心臓病手術後に要介護にならないためには脳梗塞を防ぐ

天野篤氏
天野篤氏(C)日刊ゲンダイ

 人生100年時代になり、避けては通れないのが介護の問題です。00年は218万人だった要介護認定者数は、17年には600万人超まで増加しています。心臓疾患は高齢者に圧倒的に多いだけに、中には手術を受けて心臓の機能は回復したのにその後で要介護になってしまう患者さんもいるのです。

 その原因の多くは術後の脳梗塞で、リハビリがうまく進まないと寝たきりになってしまいます。実は心臓手術を受けた患者さんは、手術が完璧だったとしても術後に脳梗塞を起こすリスクがアップします。治る過程で生じる癒着によって、どんなに丁寧に縫合しても心臓の拡張が制限されてしまうため、心臓内で血液がよどんで血栓が形成されやすくなり、脳梗塞の原因になってしまうのです。

 近年は、術後に心房細動を起こし、それが原因で脳梗塞を発症するケースが増えています。心臓手術を受けた患者さんの20~30%に起こるという報告もあります。心房細動は、心臓が細かく不規則に収縮を繰り返す不整脈のひとつで、心機能低下に伴って心臓内で血栓ができやすくなるため脳梗塞につながるのです。

 こうした心臓が原因となる心原性脳梗塞は、脳梗塞全体の3分の1を占めているうえ、高血圧などが原因のものよりも重症化しやすい傾向があります。半数以上が命を落とすか、半身まひで要介護になってしまうので注意が必要です。

 全体的にみると、いまは心臓手術後に脳梗塞を起こす患者さんの割合は1~3%くらいで、さらに要介護になってしまう確率はかなり低いといえます。ただ、それでも万が一に備えておくことは大切です。

 術後の心原性脳梗塞を防ぐ方法のひとつが血液を固まりにくくする抗凝固剤を服用することです。ただ、人工的に血を止まりにくくするため、アクシデントがあった時に重篤な状態になってしまうリスクが非服用者の2倍以上といわれています。心臓手術を受けてから抗凝固剤を飲んでいた患者さんが転倒し、脳出血を起こして植物状態になってしまったケースもありました。

 そこで、われわれは「左心耳切除術」を行っています。心臓の手術に付随して、血栓の多くが形成される心臓の左心耳という袋状の部分を取り除き、再び縫合して血液の行き来を遮断する方法です。抗凝固剤を服用するよりも40%以上有利に脳梗塞を予防します。

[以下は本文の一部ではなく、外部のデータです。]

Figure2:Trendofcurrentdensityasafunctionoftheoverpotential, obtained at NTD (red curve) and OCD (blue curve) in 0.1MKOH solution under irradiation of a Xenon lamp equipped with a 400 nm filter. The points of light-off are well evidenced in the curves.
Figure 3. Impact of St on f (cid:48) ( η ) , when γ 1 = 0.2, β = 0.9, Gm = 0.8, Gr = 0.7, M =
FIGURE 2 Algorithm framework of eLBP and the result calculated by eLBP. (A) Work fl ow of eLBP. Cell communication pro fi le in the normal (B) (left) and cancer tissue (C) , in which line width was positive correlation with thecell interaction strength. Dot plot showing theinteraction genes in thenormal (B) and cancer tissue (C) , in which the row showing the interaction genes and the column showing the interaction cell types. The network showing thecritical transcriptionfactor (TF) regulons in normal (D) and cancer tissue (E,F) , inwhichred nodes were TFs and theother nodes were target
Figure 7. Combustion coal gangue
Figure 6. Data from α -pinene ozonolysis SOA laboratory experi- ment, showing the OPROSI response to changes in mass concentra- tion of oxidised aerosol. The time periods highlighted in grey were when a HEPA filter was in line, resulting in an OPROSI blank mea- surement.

 ただ、全国のどの病院でも実施されている治療ではないので、患者さんが希望しても断られるケースもあります。その場合、病院のホームページなどをチェックして左心耳切除術を実施している病院を探して相談してみてください。

■心房細動を見逃さない

 心原性脳梗塞を防ぐためには、術後の心房細動を早い段階で見つけることも重要です。早期に発見すれば、循環器内科が行うカテーテルアブレーションなどの治療で完治も望めます。 

 ですから、患者さんは「心臓の手術を受けた後は心房細動を起こしやすい」ということをしっかり認識して、少しでも違和感があれば担当医に相談しましょう。また、心房細動は無症状な場合も少なくないので、定期的に検査を受けて状態をしっかり把握しておくことも大切です。心房細動を放置しないようにすることが肝心なのです。

 心臓手術は「患者さんの快適な予後をつくることができる」治療です。命が尽きるまでずっと鼓動し続ける心臓は、悪くなるとあらゆる場面で生活が制限されます。しかし、手術で心臓の機能を取り戻せば、その制約から解放されます。それまでできなかったことができるようになったり、食べられなかったものが食べられるようになることで、体力も回復していくのです。心臓手術を受けたことで、生活が一変したという患者さんはたくさんいます。

 そうした喜びを感じながら天寿を全うするためにも、術後もしっかり心臓のケアをして脳梗塞を防ぐことが重要なのです。

天野篤

天野篤

1955年、埼玉県蓮田市生まれ。日本大学医学部卒業後、亀田総合病院(千葉県鴨川市)や新東京病院(千葉県松戸市)などで数多くの手術症例を重ね、02年に現職に就任。これまでに執刀した手術は6500例を超え、98%以上の成功率を収めている。12年2月、東京大学と順天堂大の合同チームで天皇陛下の冠動脈バイパス手術を執刀した。近著に「天職」(プレジデント社)、「100年を生きる 心臓との付き合い方」(講談社ビーシー)、「若さは心臓から築く 新型コロナ時代の100年人生の迎え方」(講談社ビーシー)がある。